Aortic Stenosis Clinical Trial
Official title:
Oxidative Stress Response in Patients With Severe Aortic Stenosis Undergoing Transcatheter or Surgical Aortic Valve Replacement (ROS Study)
Surgical aortic valve replacement (SVAR) is currently the 'Gold Standard' therapy for patients with severe symptomatic aortic stenosis (AS). Approximately 30-50% of patients with severe AS are deemed inoperable due to comorbidities such as severe respiratory disease, chronic renal disease and peripheral vascular disease. Transcatheter aortic valve replacement (TAVR) has emerged as a novel therapeutic modality for inoperable patients and an effective alternative to SAVR in selected high and intermediate-risk patients. Myocardial ischemia and reperfusion injury (MRI), mediated by reactive oxygen species (ROS), related to cardiopulmonary bypass has been linked to adverse clinical outcomes following cardiac surgery. In contrast to SAVR, transcatheter deployment of aortic prostheses requires shorter time of ischemia and hypotension and may be associated with less ROS mediated MRI. Inflammatory responses and reperfusion injury following TAVR have not been previously described nor compared to SAVR. The aim of this study is therefore to compare the oxidative stress response in patients with isolated severe symptomatic AS undergoing SAVR or TAVR and determine whether it correlates with clinical outcomes.
Myocardial ischemia and reperfusion injury (MRI) related to cardio-pulmonary bypass has been
linked to adverse clinical outcomes following cardiac surgery. Changes in ROS following SAVR
have been well documented in the literature. Furthermore, pre-operative ROS markers such as
malondialdehyde have been shown to be predictors of adverse outcomes after 30-day and 1-year
follow-up. In contrast to SAVR, TAVR is associated with shorter duration of myocardial
ischemia and hypotension ad may thus be associated with a lower degree of MRI. Inflammatory
responses and reperfusion injury following TAVR have not been described nor have they been
compared with SAVR.
Cellular respiration leads to the generation of partially reduced oxygen derivatives called
ROS. Under normal physiological conditions, ROS serve as integral components of cellular
signaling pathways. A balanced redox state is established between the major ROS producing
systems (NADPH oxidase, xanthine oxidase, nitric oxide synthase, myeloperoxidase and
lipoxygenases) and the major antioxidant systems (catalase, α-tocopherol, ascorbic acid,
superoxide dismutase, glutathione peroxidase and glutathione S transferases that conjugate
reduced GSH to hydrophobic organic compounds and glutathione). Excess production or reduced
degradation of ROS by the antioxidant defense systems imposes an oxidative burden upon the
cellular environment leading to modification of numerous biomolecules and functional defects.

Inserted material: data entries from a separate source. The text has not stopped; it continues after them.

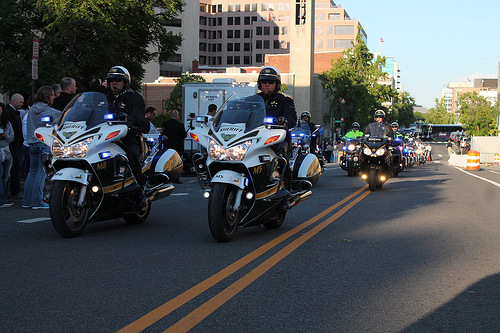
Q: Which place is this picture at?
A: It is at the street.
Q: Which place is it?
A: It is a street.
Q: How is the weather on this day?
A: It is clear.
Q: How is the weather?
A: It is clear.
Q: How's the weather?
A: It is clear.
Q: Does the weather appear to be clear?
A: Yes, it is clear.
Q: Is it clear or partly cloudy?
A: It is clear.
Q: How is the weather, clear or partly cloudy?
A: It is clear.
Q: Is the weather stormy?
A: No, it is clear.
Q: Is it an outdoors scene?
A: Yes, it is outdoors.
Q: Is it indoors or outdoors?
A: It is outdoors.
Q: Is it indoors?
A: No, it is outdoors.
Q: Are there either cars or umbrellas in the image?
A: No, there are no cars or umbrellas.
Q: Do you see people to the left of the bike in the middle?
A: Yes, there are people to the left of the bike.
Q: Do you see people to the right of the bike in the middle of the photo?
A: No, the people are to the left of the bike.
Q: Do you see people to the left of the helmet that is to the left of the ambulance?
A: Yes, there are people to the left of the helmet.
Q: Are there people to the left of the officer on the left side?
A: Yes, there are people to the left of the officer.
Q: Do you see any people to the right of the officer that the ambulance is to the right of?
A: No, the people are to the left of the officer.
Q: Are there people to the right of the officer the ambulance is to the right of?
A: No, the people are to the left of the officer.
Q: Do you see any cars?
A: No, there are no cars.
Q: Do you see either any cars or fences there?
A: No, there are no cars or fences.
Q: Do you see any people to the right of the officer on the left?
A: Yes, there is a person to the right of the officer.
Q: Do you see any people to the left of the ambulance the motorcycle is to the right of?
A: Yes, there is a person to the left of the ambulance.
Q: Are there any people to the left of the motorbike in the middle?
A: Yes, there is a person to the left of the motorcycle.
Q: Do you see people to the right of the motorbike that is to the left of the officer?
A: No, the person is to the left of the motorcycle.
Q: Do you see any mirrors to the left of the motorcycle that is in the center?
A: No, there is a person to the left of the motorbike.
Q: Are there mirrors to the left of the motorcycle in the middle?
A: No, there is a person to the left of the motorbike.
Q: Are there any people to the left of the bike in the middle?
A: Yes, there is a person to the left of the bike.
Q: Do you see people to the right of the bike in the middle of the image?
A: No, the person is to the left of the bike.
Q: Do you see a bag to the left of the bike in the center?
A: No, there is a person to the left of the bike.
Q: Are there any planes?
A: No, there are no planes.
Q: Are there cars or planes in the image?
A: No, there are no planes or cars.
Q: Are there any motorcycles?
A: Yes, there is a motorcycle.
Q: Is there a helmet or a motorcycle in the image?
A: Yes, there is a motorcycle.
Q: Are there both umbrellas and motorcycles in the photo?
A: No, there is a motorcycle but no umbrellas.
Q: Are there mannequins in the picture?
A: No, there are no mannequins.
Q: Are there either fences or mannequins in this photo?
A: No, there are no mannequins or fences.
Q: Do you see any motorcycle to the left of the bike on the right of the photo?
A: Yes, there is a motorcycle to the left of the bike.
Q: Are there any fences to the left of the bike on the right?
A: No, there is a motorcycle to the left of the bike.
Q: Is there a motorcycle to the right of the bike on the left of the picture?
A: Yes, there is a motorcycle to the right of the bike.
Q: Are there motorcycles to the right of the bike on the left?
A: Yes, there is a motorcycle to the right of the bike.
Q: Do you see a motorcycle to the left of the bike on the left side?
A: No, the motorcycle is to the right of the bike.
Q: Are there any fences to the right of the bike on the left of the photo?
A: No, there is a motorcycle to the right of the bike.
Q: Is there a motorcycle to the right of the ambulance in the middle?
A: Yes, there is a motorcycle to the right of the ambulance.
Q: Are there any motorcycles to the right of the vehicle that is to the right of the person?
A: Yes, there is a motorcycle to the right of the ambulance.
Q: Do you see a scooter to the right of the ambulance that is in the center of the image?
A: No, there is a motorcycle to the right of the ambulance.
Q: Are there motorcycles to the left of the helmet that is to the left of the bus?
A: Yes, there is a motorcycle to the left of the helmet.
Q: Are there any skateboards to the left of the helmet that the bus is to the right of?
A: No, there is a motorcycle to the left of the helmet.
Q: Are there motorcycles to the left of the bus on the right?
A: Yes, there is a motorcycle to the left of the bus.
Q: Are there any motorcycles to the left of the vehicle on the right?
A: Yes, there is a motorcycle to the left of the bus.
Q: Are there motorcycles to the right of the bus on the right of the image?
A: No, the motorcycle is to the left of the bus.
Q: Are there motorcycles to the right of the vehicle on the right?
A: No, the motorcycle is to the left of the bus.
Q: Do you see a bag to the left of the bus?
A: No, there is a motorcycle to the left of the bus.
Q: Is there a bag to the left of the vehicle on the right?
A: No, there is a motorcycle to the left of the bus.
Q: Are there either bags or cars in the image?
A: No, there are no cars or bags.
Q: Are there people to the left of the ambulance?
A: Yes, there is a person to the left of the ambulance.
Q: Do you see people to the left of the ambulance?
A: Yes, there is a person to the left of the ambulance.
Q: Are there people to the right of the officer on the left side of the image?
A: Yes, there is a person to the right of the officer.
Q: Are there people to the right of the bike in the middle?
A: No, the person is to the left of the bike.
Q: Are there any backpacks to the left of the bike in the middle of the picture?
A: No, there is a person to the left of the bike.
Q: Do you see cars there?
A: No, there are no cars.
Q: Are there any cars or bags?
A: No, there are no cars or bags.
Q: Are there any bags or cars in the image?
A: No, there are no cars or bags.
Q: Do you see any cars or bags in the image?
A: No, there are no cars or bags.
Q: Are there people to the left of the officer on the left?
A: Yes, there is a person to the left of the officer.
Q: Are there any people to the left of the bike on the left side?
A: Yes, there is a person to the left of the bike.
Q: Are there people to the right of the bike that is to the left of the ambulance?
A: No, the person is to the left of the bike.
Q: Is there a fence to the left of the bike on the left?
A: No, there is a person to the left of the bike.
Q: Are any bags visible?
A: No, there are no bags.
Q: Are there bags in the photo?
A: No, there are no bags.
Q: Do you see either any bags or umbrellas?
A: No, there are no bags or umbrellas.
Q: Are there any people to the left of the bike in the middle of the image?
A: Yes, there are people to the left of the bike.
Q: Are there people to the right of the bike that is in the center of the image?
A: No, the people are to the left of the bike.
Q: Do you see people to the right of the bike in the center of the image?
A: No, the people are to the left of the bike.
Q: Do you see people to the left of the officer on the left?
A: Yes, there are people to the left of the officer.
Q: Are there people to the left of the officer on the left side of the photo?
A: Yes, there are people to the left of the officer.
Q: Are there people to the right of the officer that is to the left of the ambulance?
A: No, the people are to the left of the officer.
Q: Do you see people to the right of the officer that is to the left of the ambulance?
A: No, the people are to the left of the officer.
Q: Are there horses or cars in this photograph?
A: No, there are no cars or horses.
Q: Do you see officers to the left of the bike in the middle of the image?
A: Yes, there is an officer to the left of the bike.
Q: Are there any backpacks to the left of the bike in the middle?
A: No, there is an officer to the left of the bike.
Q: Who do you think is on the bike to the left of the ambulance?
A: The officer is on the bike.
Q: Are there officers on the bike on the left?
A: Yes, there is an officer on the bike.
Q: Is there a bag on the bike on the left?
A: No, there is an officer on the bike.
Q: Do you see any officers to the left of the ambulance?
A: Yes, there is an officer to the left of the ambulance.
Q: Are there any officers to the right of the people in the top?
A: Yes, there is an officer to the right of the people.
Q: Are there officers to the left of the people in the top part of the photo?
A: No, the officer is to the right of the people.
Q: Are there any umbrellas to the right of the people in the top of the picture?
A: No, there is an officer to the right of the people.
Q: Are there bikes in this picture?
A: Yes, there is a bike.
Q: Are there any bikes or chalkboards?
A: Yes, there is a bike.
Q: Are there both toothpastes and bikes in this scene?
A: No, there is a bike but no toothpastes.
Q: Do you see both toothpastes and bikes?
A: No, there is a bike but no toothpastes.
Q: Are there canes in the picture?
A: No, there are no canes.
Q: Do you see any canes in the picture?
A: No, there are no canes.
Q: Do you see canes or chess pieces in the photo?
A: No, there are no canes or chess pieces.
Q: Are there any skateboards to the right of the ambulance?
A: No, there is a bike to the right of the ambulance.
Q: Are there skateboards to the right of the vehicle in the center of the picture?
A: No, there is a bike to the right of the ambulance.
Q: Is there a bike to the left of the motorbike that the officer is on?
A: Yes, there is a bike to the left of the motorcycle.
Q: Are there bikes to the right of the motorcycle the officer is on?
A: No, the bike is to the left of the motorbike.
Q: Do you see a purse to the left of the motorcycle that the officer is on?
A: No, there is a bike to the left of the motorcycle.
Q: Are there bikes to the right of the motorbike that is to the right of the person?
A: Yes, there is a bike to the right of the motorbike.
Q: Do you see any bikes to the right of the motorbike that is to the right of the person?
A: Yes, there is a bike to the right of the motorbike.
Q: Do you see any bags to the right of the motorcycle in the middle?
A: No, there is a bike to the right of the motorbike.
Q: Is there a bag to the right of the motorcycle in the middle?
A: No, there is a bike to the right of the motorbike.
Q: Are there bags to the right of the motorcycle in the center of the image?
A: No, there is a bike to the right of the motorbike.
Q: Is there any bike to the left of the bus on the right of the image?
A: Yes, there is a bike to the left of the bus.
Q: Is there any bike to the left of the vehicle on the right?
A: Yes, there is a bike to the left of the bus.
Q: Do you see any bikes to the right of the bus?
A: No, the bike is to the left of the bus.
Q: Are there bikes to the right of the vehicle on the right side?
A: No, the bike is to the left of the bus.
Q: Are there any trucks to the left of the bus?
A: No, there is a bike to the left of the bus.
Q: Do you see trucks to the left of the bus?
A: No, there is a bike to the left of the bus.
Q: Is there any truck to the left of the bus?
A: No, there is a bike to the left of the bus.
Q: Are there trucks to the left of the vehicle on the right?
A: No, there is a bike to the left of the bus.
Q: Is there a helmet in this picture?
A: Yes, there is a helmet.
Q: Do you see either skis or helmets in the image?
A: Yes, there is a helmet.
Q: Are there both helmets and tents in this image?
A: No, there is a helmet but no tents.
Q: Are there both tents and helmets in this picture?
A: No, there is a helmet but no tents.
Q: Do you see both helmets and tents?
A: No, there is a helmet but no tents.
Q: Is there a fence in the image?
A: No, there are no fences.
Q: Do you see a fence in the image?
A: No, there are no fences.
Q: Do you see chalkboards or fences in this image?
A: No, there are no fences or chalkboards.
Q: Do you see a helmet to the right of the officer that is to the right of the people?
A: Yes, there is a helmet to the right of the officer.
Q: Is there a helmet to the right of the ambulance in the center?
A: Yes, there is a helmet to the right of the ambulance.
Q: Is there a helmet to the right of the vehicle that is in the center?
A: Yes, there is a helmet to the right of the ambulance.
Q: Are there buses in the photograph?
A: Yes, there is a bus.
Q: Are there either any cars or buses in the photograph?
A: Yes, there is a bus.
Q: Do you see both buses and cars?
A: No, there is a bus but no cars.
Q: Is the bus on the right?
A: Yes, the bus is on the right of the image.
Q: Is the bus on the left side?
A: No, the bus is on the right of the image.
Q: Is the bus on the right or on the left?
A: The bus is on the right of the image.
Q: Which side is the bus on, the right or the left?
A: The bus is on the right of the image.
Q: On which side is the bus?
A: The bus is on the right of the image.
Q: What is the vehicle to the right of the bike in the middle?
A: The vehicle is a bus.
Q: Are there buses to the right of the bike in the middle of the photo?
A: Yes, there is a bus to the right of the bike.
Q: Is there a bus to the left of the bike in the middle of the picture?
A: No, the bus is to the right of the bike.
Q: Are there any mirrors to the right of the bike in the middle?
A: No, there is a bus to the right of the bike.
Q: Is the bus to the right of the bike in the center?
A: Yes, the bus is to the right of the bike.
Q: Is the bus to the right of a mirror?
A: No, the bus is to the right of the bike.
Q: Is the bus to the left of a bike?
A: No, the bus is to the right of a bike.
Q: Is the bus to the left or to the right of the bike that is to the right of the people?
A: The bus is to the right of the bike.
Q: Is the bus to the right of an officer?
A: Yes, the bus is to the right of an officer.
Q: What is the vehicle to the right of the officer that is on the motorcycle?
A: The vehicle is a bus.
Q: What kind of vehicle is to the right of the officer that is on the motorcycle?
A: The vehicle is a bus.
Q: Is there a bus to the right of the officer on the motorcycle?
A: Yes, there is a bus to the right of the officer.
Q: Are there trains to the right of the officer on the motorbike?
A: No, there is a bus to the right of the officer.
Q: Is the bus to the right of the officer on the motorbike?
A: Yes, the bus is to the right of the officer.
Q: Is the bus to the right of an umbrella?
A: No, the bus is to the right of the officer.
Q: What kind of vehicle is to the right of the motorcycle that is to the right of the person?
A: The vehicle is a bus.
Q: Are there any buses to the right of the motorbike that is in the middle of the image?
A: Yes, there is a bus to the right of the motorcycle.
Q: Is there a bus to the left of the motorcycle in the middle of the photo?
A: No, the bus is to the right of the motorcycle.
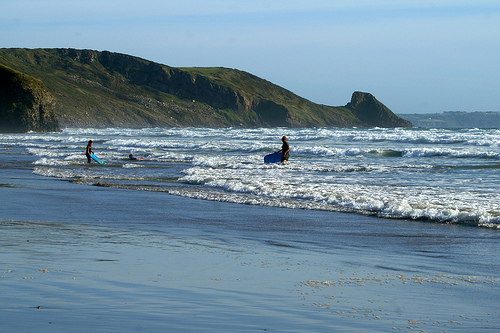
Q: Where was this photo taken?
A: On the ocean.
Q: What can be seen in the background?
A: A hill.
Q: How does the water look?
A: Rough.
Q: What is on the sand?
A: Water.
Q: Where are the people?
A: In the water.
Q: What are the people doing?
A: Surfing.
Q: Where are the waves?
A: Rolling to shore.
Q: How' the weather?
A: Partly cloudy.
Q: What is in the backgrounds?
A: Hills.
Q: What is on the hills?
A: Grass.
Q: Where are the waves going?
A: On the beach.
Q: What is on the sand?
A: Foam bubbles.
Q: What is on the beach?
A: Sand.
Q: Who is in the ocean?
A: Two surfers.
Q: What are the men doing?
A: Surfing.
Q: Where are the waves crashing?
A: On the shore.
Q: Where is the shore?
A: In the front ocean.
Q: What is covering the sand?
A: The ocean water.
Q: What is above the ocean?
A: Clear blue sky.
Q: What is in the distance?
A: A largecliff.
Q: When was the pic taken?
A: During the day.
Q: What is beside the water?
A: Hill.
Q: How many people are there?
A: 3.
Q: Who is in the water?
A: A child.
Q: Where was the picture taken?
A: In the oean.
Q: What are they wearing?
A: Swimsuit.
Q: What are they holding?
A: Surfboards.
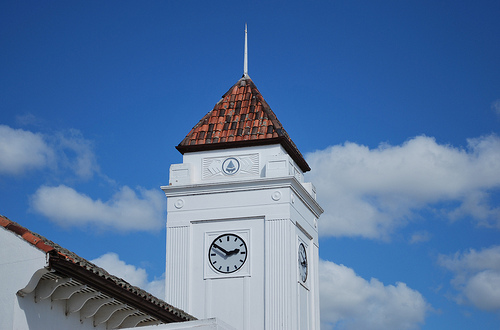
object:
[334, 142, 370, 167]
part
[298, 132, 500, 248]
cloud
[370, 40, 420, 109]
part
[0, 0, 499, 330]
sky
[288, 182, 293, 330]
edge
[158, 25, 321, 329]
tower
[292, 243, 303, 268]
part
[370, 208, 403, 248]
edge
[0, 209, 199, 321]
edge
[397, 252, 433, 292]
part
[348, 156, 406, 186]
part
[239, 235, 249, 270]
edge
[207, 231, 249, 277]
clock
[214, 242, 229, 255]
hands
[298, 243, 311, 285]
clock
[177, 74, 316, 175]
roof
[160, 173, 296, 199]
trim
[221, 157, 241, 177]
logo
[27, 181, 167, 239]
cloud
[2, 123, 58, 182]
cloud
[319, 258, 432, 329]
cloud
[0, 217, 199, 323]
roof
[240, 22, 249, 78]
antenna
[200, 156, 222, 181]
design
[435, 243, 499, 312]
clouds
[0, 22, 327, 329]
building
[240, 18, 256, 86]
top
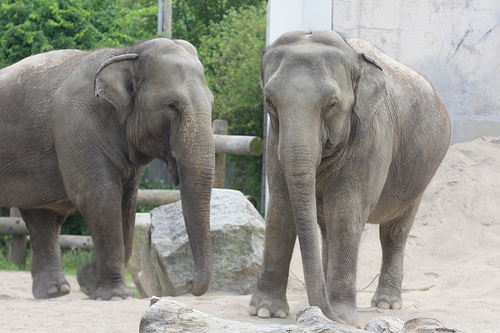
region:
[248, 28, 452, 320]
A gray elephant standing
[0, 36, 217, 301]
A gray elephant walking about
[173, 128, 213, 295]
The long trunk of a gray elephant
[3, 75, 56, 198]
The tough hide of a gray elephant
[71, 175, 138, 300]
Front legs of an elephant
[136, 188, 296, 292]
Large rock in an elephant's enclosure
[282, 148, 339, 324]
A gray elephant's trunk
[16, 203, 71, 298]
Back leg of an elephant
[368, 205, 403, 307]
Back leg of an elephant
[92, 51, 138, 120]
An elephant's floppy ear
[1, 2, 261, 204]
green leaves on trees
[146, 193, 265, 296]
surface of gray rock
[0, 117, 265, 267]
wood post on fence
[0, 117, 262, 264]
fence of zoo enclosure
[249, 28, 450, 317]
front of standing elephant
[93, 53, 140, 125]
ear on elephant head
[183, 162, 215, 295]
elephant trunk curled at the end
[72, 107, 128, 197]
wrinkled skin of elephant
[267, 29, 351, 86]
lumps on elephant head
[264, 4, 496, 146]
gray wall of enclosure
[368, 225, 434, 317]
leg of an elephant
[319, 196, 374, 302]
leg of an elephant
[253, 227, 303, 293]
leg of an elephant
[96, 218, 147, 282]
leg of an elephant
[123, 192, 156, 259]
leg of an elephant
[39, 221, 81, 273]
leg of an elephant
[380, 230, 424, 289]
a leg of an elephant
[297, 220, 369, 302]
a leg of an elephant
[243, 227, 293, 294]
a leg of an elephant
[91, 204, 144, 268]
a leg of an elephant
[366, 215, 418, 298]
a leg of an elephant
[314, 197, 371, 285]
a leg of an elephant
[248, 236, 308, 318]
a leg of an elephant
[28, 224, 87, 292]
a leg of an elephant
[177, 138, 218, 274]
Elephant has long trunk.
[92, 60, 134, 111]
Elephant has large gray ear.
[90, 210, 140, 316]
Elephant has large gray leg.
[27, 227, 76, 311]
Elephant has large gray leg.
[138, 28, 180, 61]
Black hair on top of elephant's head.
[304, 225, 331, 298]
Elephant has long gray trunk.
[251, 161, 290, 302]
Elephant has large gray leg.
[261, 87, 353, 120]
Elephant has large dark eyes.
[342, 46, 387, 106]
Elephant has large gray ears.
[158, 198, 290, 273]
Large gray rock behind elephants.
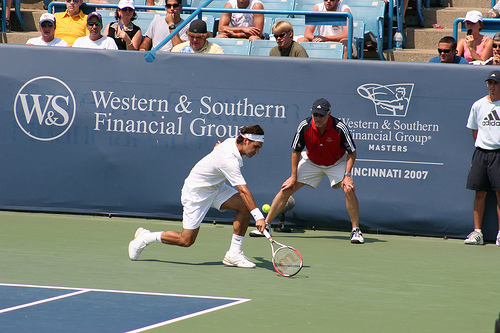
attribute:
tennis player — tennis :
[122, 118, 313, 284]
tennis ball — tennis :
[258, 198, 277, 221]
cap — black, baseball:
[304, 97, 336, 122]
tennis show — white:
[121, 226, 153, 261]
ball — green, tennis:
[261, 189, 276, 224]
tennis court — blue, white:
[2, 271, 252, 329]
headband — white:
[240, 129, 278, 150]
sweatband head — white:
[234, 122, 265, 159]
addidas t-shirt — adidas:
[460, 89, 496, 145]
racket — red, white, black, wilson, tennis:
[259, 223, 305, 278]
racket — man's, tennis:
[258, 220, 308, 286]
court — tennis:
[0, 204, 498, 331]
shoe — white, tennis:
[224, 248, 256, 268]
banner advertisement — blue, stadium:
[1, 43, 498, 240]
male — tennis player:
[127, 116, 302, 269]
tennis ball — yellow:
[259, 202, 274, 214]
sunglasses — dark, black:
[270, 31, 291, 39]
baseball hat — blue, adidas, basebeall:
[309, 94, 331, 115]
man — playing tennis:
[122, 116, 270, 271]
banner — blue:
[1, 39, 498, 238]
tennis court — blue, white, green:
[0, 209, 499, 329]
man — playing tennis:
[117, 115, 284, 272]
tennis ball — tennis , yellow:
[262, 202, 272, 213]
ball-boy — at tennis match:
[440, 57, 498, 260]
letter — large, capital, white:
[90, 87, 111, 112]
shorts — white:
[295, 152, 356, 187]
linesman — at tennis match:
[252, 97, 365, 242]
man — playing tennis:
[248, 97, 365, 244]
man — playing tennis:
[465, 70, 497, 244]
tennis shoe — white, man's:
[108, 229, 275, 291]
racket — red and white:
[257, 220, 306, 280]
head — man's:
[235, 123, 271, 155]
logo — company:
[15, 71, 83, 152]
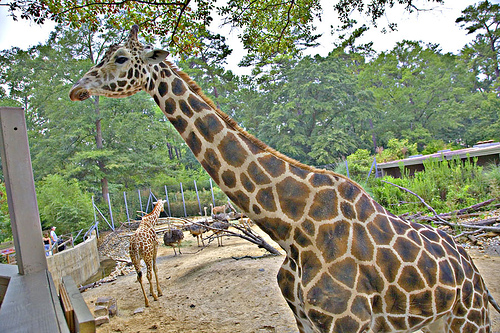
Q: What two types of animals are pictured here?
A: Giraffes and ostriches.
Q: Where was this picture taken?
A: At a zoo.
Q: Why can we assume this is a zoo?
A: Because the animals are gated in.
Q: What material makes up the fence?
A: Wood.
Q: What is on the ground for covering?
A: Sand.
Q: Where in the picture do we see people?
A: On the left.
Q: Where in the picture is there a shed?
A: To the right.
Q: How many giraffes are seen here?
A: Two.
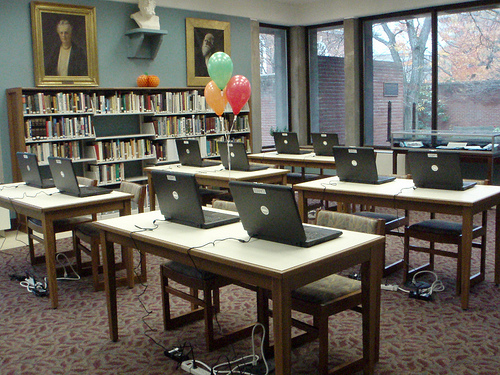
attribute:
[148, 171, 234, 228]
laptop — open, black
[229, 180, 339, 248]
laptop — open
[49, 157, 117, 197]
laptop — open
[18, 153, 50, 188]
laptop — open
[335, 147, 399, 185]
laptop — open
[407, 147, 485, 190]
laptop — open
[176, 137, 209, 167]
laptop — open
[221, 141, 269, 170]
laptop — open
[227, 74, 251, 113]
balloon — filled, red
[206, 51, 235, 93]
balloon — filled, green, floating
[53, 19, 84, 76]
man — elderly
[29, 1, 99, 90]
portrait — framed, large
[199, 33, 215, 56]
woman — elderly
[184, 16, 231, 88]
portrait — framed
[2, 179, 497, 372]
floor — carpet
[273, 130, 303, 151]
laptop — open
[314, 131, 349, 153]
laptop — open, black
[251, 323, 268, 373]
cord — white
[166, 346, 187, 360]
port — black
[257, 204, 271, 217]
logo — white, circular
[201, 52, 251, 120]
balloons — colorful, clustered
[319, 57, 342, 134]
bricks — red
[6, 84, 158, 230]
shelf — large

In MRI the enzyme xanthine oxidase catalyzes the formation of uric acid with the coproduction
of superoxide. Superoxide release results in the recruitment and activation of neutrophils
and their adherence to endothelial cells, which stimulates the formation of xanthine oxidase
in the endothelium, with further superoxide production. Oxidation of DNA and proteins may
then follow leading to membrane damage because of lipid peroxidation leading to alterations
in membrane permeability, modification of protein structure and functional changes. Oxidative
damage to the mitochondrial membrane can also occur resulting in membrane depolarization and
the uncoupling of oxidative phosphorylation with altered cellular respiration. This can
ultimately lead to mitochondrial damage, release of cytochrome c, activation of caspases and
apoptosis.
Although TAVR may not expose the myocardium to the same level of MRI than SAVR, patients
undergoing TAVR have greater numbers of co-morbidities and may thus have a greater baseline
ROS burden than patients undergoing SAVR. As the generation of ROS in patients undergoing
TAVR and whether differences in ROS levels in such patients correlates with clinical outcomes
has not been described. The prospective study will attempt to address both of these
questions.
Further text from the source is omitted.